BOCA RATON — More public parking will be needed in Boca Raton as the bustling downtown grows, a city study found.
Between 100 and 350 parking places in the central portion of the downtown, near Mizner Park and Royal Palm Place plazas, will be needed in the next two decades based on parking trends, according to Kimley-Horn and Associates, a consulting firm hired by the city. The firm presented the study to city officials Monday.
The firm took a sampling of mid-day and evening parking at the city’s 1,275 public spots in March and April. Only 70 percent of overall parking spots were used during peak hours, but areas such as Mizner Park saw much higher utilization, said Chris Heggen of Kimley-Horn.

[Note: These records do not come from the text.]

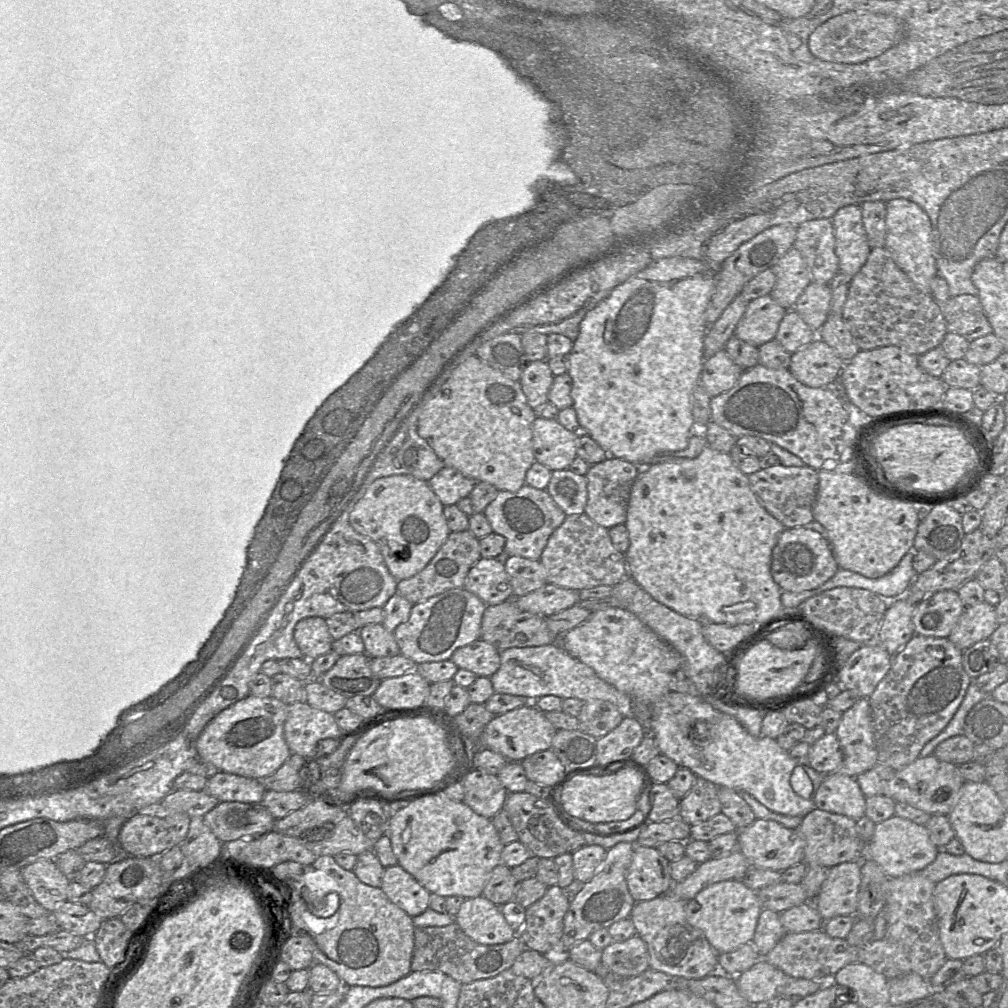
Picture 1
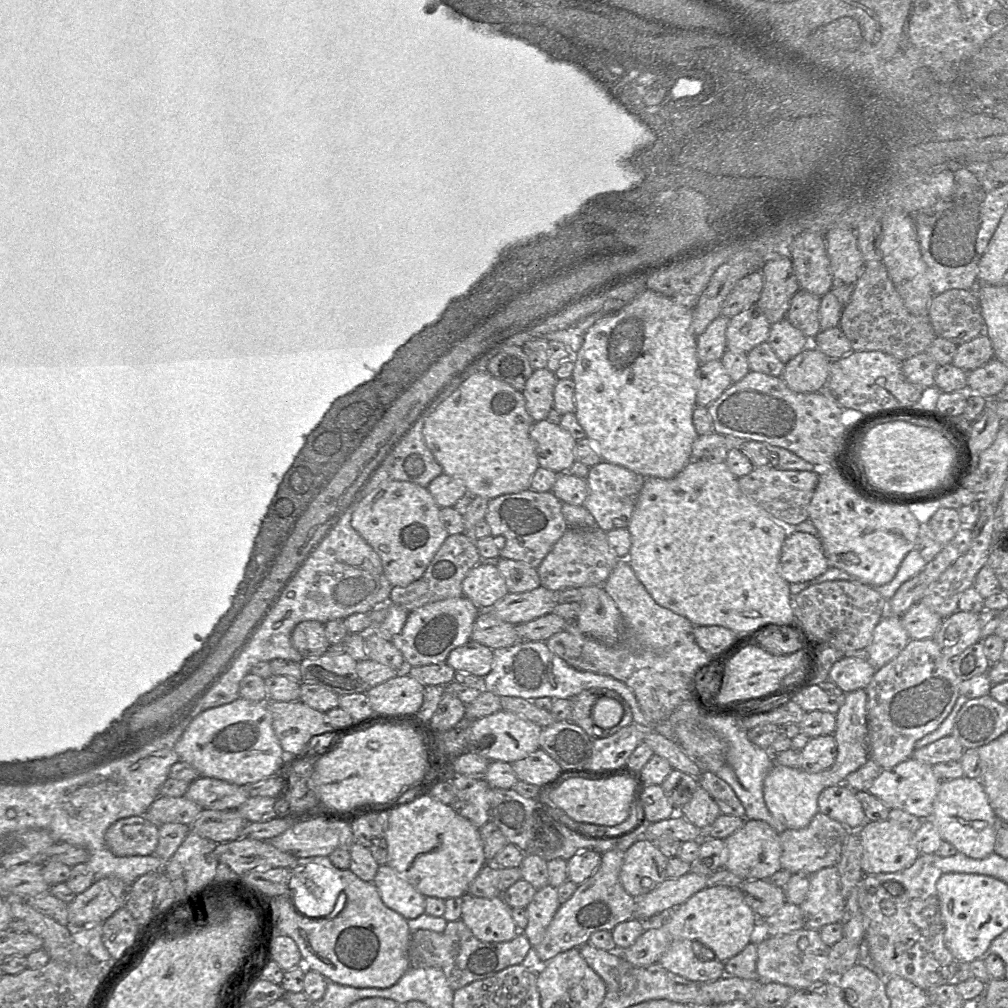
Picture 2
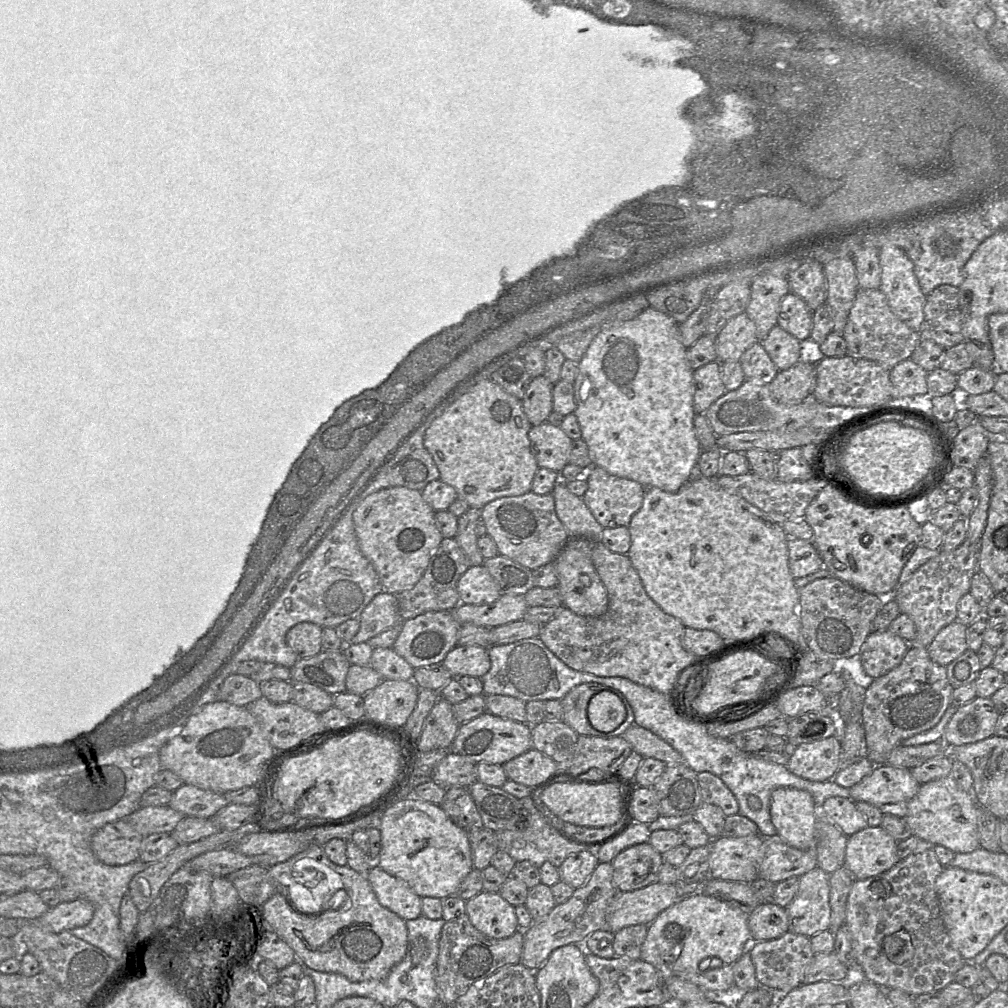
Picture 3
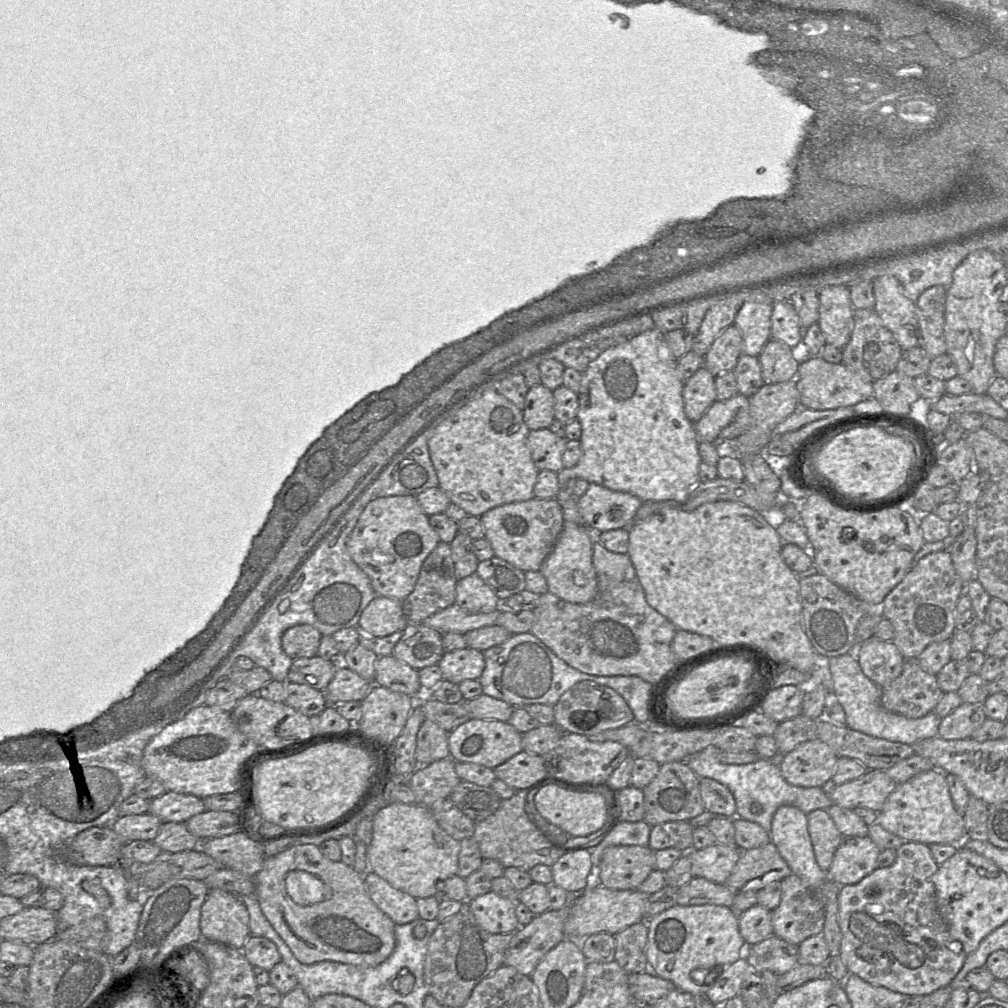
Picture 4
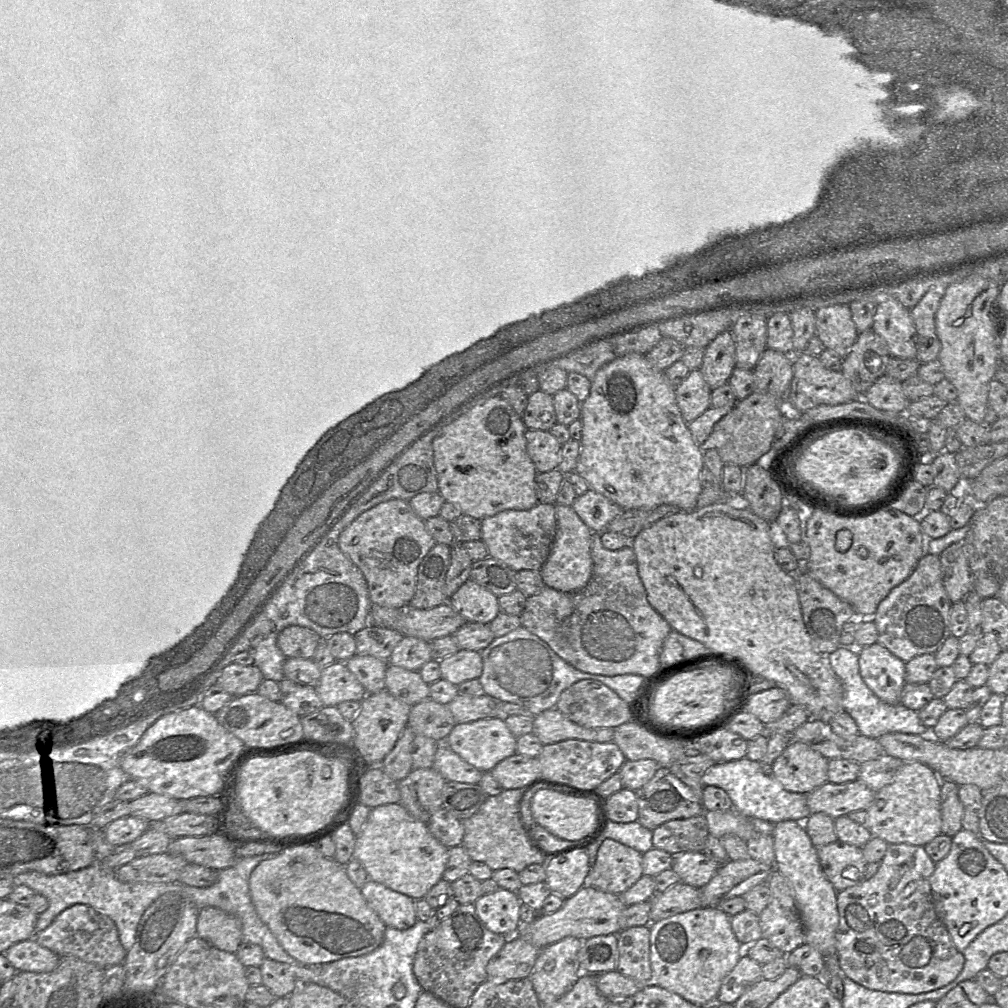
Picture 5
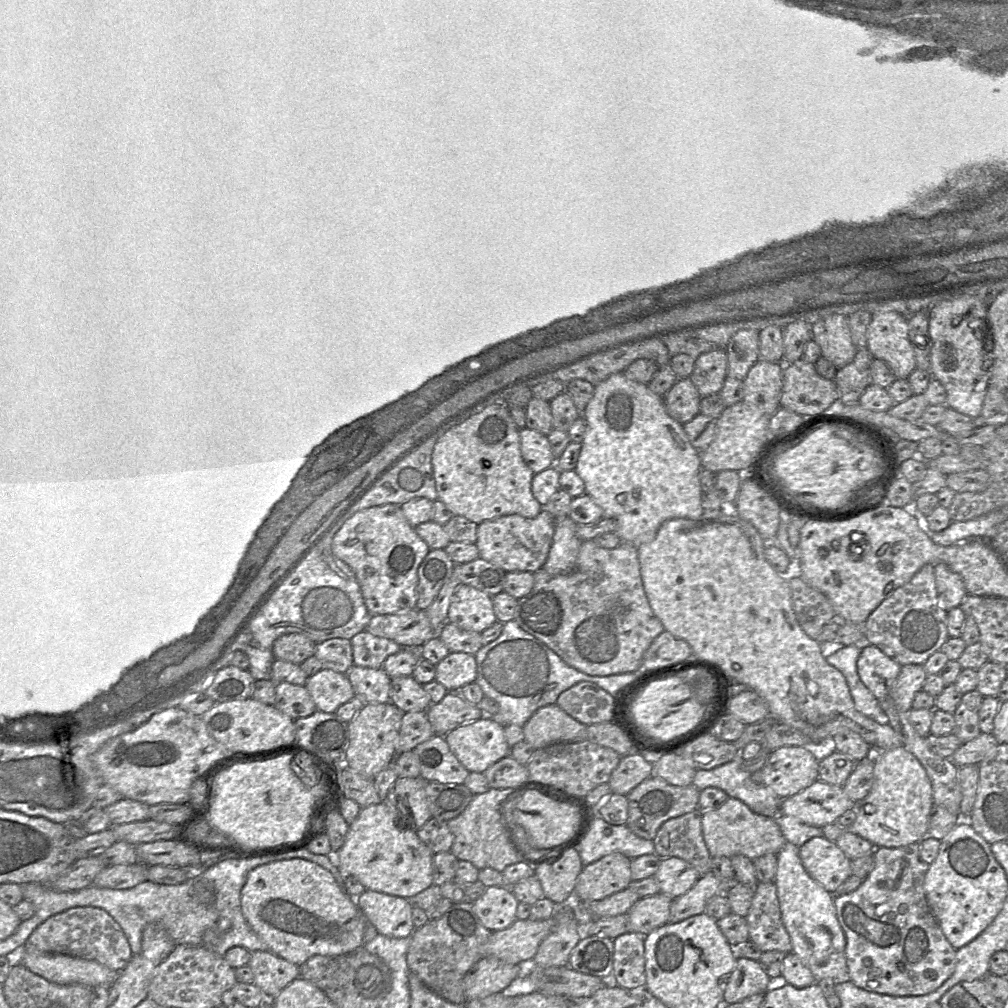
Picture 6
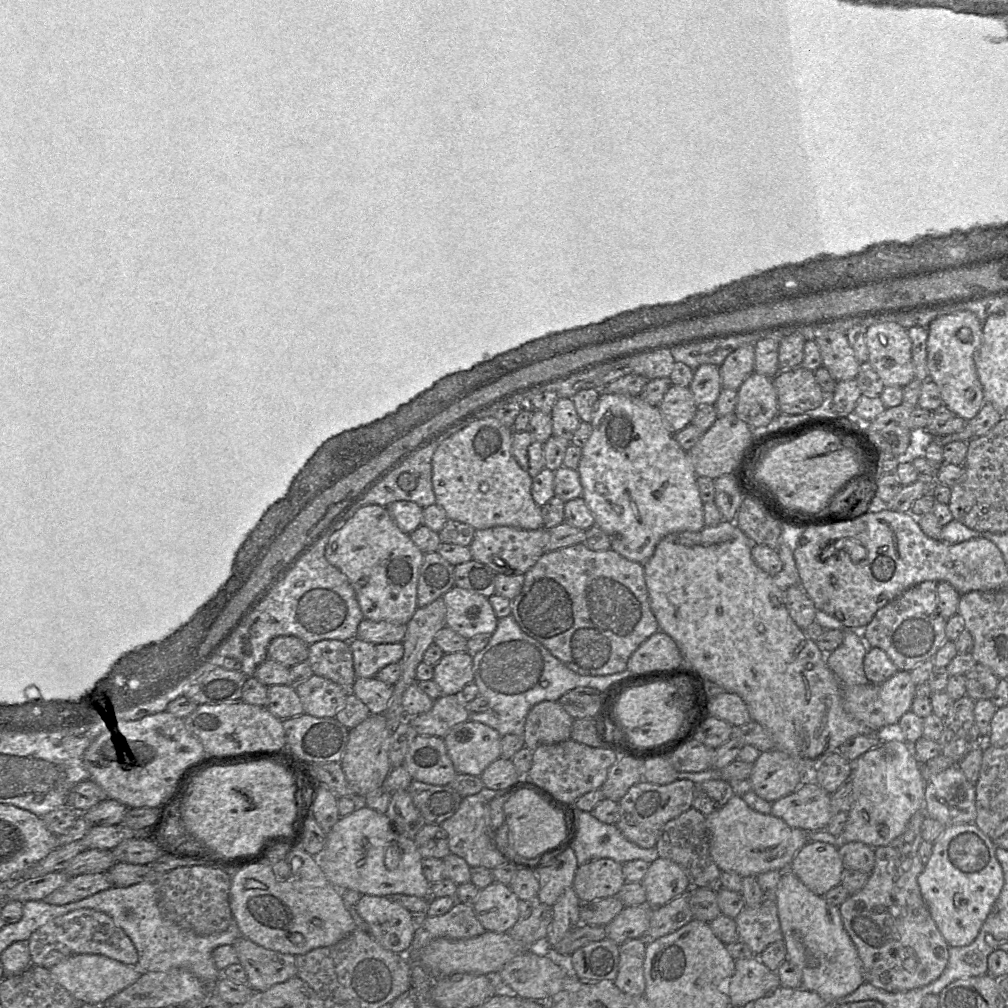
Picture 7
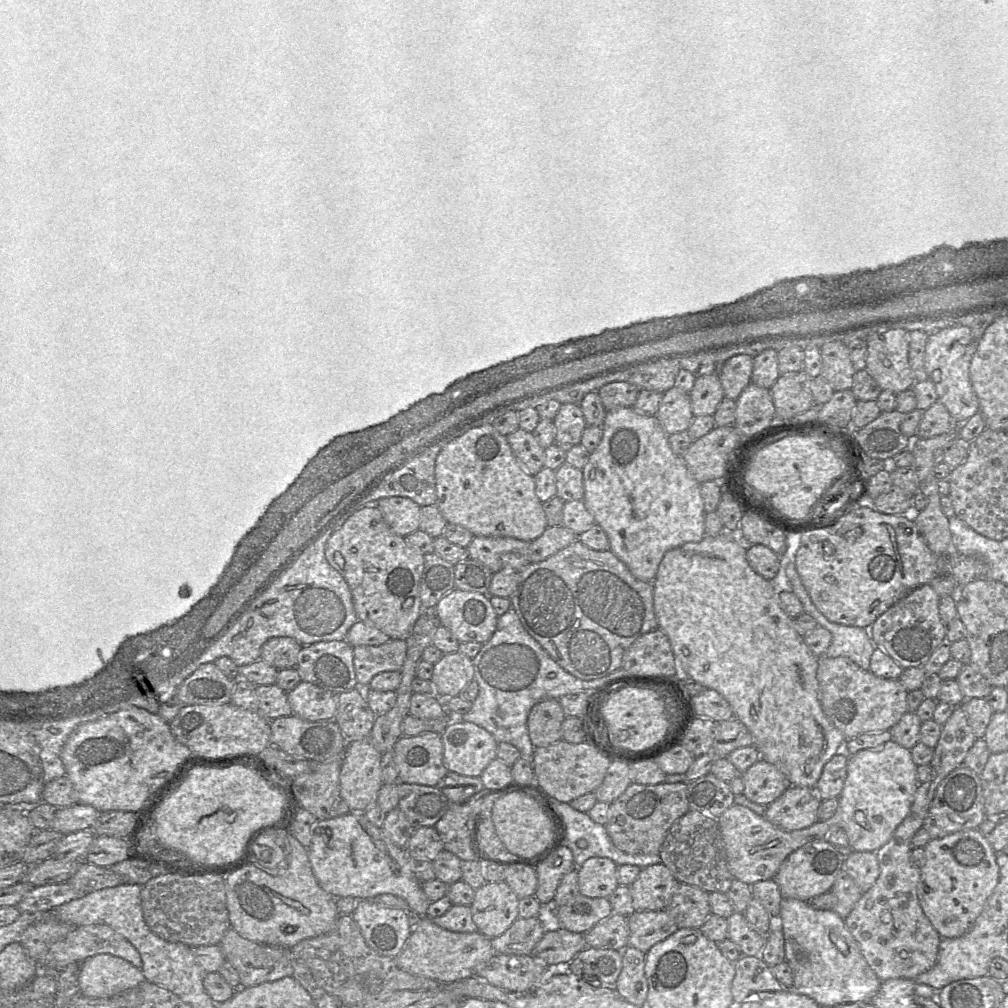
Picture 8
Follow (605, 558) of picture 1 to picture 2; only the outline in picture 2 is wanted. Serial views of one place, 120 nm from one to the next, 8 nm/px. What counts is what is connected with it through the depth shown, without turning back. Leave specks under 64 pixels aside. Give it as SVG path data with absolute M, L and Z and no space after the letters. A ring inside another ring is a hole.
M598 526L593 528L568 527L542 560L537 571L541 586L551 591L601 586L608 579L619 560L608 543L606 532Z

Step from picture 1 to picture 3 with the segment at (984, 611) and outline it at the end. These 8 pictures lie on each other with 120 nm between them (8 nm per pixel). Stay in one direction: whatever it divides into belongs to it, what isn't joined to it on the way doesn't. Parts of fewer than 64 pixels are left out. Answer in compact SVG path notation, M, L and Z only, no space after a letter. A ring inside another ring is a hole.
M958 621L944 626L927 647L929 657L935 663L947 666L967 649L967 626Z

That 70 percent usage “means there is enough parking supply overall in the downtown to meet the demand that is occurring,” Heggen said.
But growth in southern Palm Beach County and expected development in downtown Boca Raton indicates at least 108 parking spots will be needed within the next five years. Up to 350 parking spaces will be needed by 2040, the firm found.
A few options were recommended to alleviate parking pains:
- Surface parking. The city could purchase between 2.5 and 3.5 acres of land in the central area of downtown and create a surface parking lot.
- Parking garage. About 2 acres would be needed for a parking garage in the central portion of downtown, and it would cost the city up to $10 million. The parking garage could include meters to generate revenue, Heggen said.
- Off-site parking with a shuttle. The city could offer parking near the downtown and have a convenient shuttle transport visitors during peak hours.
- Public-private partnership. Agreements could be made with the owners of built and forthcoming developments to add public parking. Ideally, the city would partner with an office building, which would have parking available during peak evening hours.
- City government campus parking. The city has discussed building a city government campus in downtown Boca Raton. Additional public parking for visitors could be taken into consideration in planned the government campus, Heggen said.
City leaders pointed out that other areas of the downtown, such as Southeast First Avenue where two new restaurants – Louie Bossi and Frank and Dino’s – have driven up parking needs, have also added to downtown demand in recent months.
“You might as well go out and count again,” Mayor Susan Haynie said.
Another option downtown is smart meters, which may eliminate free parking in certain areas.
Pay-to-park may not be ideal in downtown Boca Raton, because some of the spots are underutilized, Heggen said.
The city will collect more data before parking proposals are brought forward.